Nurses are exhausted from the bedside and the treatment of nurses. They want a way out. And the majority of nurses are not on a forum such as this and have no idea that the education is sub-par or are in denial of it.

I have a high schooler that is interested in NP and I am trying to push him towards PA.

Specializes in Outpatient Psychiatry.

It's interesting when I see academics wanting to enter advanced practice. I'm in advanced practice and would love to get in bed, if you will, with academia. I'd make 45% of what I make now, judging by the state salary schedule as an assistant professor, but I want to lecture in my free time and have a next generation career. I don't want to do RN clinical groups. That's for the birds.

yeah academia isnt big bucks at most places. i got offered a 65k a year cush job at my old school for an np lab coordinator thing. the docs make about 150k at their cush job teaching stuff. usually the ones that work either already made their fortune and just want to relax and pass on the knowledge (like psychguy said)

Neither is awful for a 35 hour workweek and zero stress though really

Specializes in Critical Care.

Academia has its own stress, it's different stress, but really there are no stress free jobs.
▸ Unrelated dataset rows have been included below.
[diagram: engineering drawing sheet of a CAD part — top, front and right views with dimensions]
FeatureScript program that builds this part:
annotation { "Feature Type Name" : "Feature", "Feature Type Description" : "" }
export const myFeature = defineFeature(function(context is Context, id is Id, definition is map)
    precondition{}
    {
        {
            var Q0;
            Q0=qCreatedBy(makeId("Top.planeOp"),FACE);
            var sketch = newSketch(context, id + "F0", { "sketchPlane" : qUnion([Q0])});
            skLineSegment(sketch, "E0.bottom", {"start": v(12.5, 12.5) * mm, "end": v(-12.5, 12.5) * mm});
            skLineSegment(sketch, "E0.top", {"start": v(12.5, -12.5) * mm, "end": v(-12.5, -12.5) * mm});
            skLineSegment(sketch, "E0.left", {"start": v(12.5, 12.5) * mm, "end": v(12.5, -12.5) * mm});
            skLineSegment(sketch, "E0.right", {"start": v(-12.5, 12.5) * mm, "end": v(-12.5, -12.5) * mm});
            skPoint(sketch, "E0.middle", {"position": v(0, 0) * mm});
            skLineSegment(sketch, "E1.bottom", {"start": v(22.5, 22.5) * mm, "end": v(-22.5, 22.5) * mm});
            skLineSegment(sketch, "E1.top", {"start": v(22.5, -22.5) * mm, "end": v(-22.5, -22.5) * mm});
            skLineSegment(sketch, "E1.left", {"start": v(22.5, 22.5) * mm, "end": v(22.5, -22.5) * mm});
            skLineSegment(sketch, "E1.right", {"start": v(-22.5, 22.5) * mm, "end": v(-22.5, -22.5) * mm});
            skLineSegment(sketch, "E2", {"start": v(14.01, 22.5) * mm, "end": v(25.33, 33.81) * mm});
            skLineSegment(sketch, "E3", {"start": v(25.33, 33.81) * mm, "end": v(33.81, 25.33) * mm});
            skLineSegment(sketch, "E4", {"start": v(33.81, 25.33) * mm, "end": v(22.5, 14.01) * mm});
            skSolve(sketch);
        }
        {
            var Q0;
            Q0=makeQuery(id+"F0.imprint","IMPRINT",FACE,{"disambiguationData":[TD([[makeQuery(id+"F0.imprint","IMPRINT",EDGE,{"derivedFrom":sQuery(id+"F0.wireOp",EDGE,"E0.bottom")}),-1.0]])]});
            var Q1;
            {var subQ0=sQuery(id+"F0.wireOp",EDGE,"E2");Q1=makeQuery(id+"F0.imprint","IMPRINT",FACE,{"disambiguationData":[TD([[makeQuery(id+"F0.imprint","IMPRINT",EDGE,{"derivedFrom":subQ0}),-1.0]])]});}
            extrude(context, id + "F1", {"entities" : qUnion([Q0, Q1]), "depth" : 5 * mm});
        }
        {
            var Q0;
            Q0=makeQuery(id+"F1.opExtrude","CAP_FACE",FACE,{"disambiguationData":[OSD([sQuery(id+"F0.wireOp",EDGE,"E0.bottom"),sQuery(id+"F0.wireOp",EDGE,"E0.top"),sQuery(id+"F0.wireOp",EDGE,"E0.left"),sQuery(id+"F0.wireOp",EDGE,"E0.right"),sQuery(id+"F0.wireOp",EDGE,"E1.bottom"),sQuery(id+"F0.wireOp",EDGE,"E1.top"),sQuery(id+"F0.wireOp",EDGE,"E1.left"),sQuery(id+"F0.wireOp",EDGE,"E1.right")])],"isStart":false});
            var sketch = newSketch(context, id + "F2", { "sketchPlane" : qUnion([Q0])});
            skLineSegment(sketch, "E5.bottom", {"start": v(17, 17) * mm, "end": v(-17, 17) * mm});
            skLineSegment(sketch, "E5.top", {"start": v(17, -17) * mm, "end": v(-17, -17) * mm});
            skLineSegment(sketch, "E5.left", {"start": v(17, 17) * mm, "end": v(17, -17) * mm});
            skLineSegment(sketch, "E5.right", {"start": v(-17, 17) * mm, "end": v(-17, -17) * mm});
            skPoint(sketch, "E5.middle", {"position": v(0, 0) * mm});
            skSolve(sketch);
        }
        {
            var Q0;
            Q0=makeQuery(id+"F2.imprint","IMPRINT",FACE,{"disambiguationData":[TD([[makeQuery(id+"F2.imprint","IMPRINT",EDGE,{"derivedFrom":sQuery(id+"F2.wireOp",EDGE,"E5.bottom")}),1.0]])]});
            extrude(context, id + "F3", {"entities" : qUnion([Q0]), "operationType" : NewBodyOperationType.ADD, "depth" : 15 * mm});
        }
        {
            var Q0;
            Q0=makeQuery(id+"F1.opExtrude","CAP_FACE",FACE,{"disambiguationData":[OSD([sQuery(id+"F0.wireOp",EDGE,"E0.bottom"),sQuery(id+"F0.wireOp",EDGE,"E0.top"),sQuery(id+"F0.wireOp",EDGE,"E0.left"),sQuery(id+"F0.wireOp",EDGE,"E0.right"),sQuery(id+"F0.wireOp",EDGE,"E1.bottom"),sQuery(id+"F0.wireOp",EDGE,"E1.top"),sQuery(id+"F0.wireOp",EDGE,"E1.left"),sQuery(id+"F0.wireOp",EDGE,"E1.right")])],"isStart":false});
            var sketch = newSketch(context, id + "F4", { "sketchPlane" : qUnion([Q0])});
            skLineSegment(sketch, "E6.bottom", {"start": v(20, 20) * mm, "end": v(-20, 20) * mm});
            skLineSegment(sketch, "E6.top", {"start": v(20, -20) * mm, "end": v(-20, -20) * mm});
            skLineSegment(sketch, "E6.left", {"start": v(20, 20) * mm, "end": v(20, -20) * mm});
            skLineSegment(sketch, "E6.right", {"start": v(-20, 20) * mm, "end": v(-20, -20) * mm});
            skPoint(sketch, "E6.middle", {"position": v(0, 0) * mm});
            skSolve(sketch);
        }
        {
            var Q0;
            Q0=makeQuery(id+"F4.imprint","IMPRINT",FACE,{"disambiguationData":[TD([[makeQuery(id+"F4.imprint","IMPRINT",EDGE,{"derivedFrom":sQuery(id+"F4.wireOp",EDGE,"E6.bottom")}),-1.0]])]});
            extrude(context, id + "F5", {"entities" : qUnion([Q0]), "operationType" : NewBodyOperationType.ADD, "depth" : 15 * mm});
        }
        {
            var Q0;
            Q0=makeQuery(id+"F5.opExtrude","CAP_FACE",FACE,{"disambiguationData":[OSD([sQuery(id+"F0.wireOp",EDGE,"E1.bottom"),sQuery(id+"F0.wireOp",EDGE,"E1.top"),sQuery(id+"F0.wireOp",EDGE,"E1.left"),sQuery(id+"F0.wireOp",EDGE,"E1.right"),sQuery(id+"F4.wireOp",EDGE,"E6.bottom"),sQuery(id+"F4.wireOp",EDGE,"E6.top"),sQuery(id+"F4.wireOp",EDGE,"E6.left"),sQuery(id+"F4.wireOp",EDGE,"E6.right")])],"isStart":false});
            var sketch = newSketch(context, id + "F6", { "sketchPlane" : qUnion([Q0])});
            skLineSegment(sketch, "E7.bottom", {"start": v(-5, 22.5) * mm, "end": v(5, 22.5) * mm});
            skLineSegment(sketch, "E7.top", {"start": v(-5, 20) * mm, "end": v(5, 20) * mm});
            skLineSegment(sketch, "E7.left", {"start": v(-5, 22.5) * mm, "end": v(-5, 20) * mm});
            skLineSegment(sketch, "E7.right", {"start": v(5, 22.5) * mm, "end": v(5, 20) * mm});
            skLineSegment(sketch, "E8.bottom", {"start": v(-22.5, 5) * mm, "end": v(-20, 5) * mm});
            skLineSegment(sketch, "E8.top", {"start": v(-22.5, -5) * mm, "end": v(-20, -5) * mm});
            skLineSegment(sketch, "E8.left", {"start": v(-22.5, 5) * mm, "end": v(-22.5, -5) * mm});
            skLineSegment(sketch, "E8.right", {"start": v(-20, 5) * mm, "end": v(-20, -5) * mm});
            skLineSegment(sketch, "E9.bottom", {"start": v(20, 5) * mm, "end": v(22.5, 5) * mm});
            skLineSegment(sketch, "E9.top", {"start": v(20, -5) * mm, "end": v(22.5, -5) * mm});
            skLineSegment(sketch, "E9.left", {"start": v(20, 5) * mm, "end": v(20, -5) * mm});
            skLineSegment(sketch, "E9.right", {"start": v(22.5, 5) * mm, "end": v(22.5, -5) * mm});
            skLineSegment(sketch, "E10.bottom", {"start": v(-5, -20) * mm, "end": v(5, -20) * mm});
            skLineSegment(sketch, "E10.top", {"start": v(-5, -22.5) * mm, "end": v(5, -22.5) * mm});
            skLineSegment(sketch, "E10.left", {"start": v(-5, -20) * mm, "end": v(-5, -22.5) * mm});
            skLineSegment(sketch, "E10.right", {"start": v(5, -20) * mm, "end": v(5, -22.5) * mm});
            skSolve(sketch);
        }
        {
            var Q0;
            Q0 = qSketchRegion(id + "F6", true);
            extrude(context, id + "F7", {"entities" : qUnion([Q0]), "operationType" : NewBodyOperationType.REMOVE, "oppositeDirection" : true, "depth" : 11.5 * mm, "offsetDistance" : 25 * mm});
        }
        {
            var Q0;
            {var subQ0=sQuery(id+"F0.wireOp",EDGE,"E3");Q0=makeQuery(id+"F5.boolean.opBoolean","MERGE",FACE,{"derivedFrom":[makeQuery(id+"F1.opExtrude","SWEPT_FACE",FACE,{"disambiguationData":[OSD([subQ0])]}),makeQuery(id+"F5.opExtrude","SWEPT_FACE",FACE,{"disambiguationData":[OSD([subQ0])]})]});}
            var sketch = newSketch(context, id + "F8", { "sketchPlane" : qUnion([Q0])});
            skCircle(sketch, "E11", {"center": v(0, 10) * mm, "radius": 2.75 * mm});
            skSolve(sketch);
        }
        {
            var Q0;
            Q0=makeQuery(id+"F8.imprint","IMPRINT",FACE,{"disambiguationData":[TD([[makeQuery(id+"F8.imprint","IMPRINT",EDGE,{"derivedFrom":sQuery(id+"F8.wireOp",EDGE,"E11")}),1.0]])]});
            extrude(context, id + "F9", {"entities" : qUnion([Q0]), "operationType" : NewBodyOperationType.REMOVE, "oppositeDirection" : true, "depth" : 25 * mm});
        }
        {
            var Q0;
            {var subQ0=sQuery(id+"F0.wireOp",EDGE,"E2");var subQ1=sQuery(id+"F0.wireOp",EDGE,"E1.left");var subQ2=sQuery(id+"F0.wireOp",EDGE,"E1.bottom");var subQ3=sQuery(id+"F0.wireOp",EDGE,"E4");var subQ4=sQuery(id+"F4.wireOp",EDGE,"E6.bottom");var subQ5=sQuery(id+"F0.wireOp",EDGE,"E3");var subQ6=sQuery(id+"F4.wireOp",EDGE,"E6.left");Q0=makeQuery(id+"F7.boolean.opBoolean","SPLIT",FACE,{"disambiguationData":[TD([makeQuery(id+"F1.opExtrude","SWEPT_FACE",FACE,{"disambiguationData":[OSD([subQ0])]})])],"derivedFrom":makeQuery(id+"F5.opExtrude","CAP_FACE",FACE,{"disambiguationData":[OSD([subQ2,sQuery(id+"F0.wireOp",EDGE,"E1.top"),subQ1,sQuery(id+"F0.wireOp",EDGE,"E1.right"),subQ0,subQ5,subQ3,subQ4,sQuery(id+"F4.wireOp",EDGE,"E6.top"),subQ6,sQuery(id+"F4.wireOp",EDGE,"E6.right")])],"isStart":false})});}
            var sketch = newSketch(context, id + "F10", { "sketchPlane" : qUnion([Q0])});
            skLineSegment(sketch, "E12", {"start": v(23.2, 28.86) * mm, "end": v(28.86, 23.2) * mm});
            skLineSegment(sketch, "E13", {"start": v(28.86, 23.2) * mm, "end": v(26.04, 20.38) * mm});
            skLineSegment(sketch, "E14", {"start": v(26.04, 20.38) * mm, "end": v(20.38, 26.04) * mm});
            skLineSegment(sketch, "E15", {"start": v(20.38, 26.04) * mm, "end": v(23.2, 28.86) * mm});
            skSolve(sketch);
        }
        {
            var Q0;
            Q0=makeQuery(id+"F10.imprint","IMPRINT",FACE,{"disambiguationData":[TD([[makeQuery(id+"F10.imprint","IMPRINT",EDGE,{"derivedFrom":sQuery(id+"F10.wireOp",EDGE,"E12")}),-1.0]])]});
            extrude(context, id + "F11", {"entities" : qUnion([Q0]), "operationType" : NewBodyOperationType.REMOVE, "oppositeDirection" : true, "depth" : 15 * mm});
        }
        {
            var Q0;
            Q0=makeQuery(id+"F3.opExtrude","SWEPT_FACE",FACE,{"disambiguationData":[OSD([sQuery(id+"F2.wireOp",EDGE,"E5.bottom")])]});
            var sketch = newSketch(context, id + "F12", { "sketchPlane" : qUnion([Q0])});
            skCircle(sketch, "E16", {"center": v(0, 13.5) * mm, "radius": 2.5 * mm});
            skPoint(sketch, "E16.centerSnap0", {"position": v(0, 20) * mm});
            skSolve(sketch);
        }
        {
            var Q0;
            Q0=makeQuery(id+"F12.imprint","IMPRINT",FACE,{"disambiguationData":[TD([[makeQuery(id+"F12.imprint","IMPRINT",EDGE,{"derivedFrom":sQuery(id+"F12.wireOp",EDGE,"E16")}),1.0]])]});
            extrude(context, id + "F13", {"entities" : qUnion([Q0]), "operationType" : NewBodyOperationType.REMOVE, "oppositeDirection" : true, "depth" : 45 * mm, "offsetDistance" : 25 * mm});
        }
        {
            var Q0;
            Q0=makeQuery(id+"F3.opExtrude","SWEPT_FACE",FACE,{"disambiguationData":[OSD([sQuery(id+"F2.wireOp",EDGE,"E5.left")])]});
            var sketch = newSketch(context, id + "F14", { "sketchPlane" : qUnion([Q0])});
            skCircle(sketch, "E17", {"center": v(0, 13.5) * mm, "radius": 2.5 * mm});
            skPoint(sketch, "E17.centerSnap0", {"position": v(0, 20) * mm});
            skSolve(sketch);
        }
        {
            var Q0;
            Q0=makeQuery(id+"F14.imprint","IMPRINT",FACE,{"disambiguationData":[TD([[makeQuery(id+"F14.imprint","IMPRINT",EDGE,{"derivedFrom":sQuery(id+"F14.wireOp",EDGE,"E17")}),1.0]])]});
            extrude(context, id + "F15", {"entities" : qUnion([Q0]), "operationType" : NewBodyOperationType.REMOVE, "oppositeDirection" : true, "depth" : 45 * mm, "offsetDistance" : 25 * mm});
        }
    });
It's about what you are willing to deal with it and what fits your personality. Some people go into teaching thinking it will be one thing and it is quite another, I think that may be one reason you see people wanting to make the switch. It was never for them. And the other is money. Even those that love it, can not always make it work financially.

In my perfect fantasy world, ever nurse would get the opportunity to spend a year as FT faculty. Seeing it from the other side is eye-opening.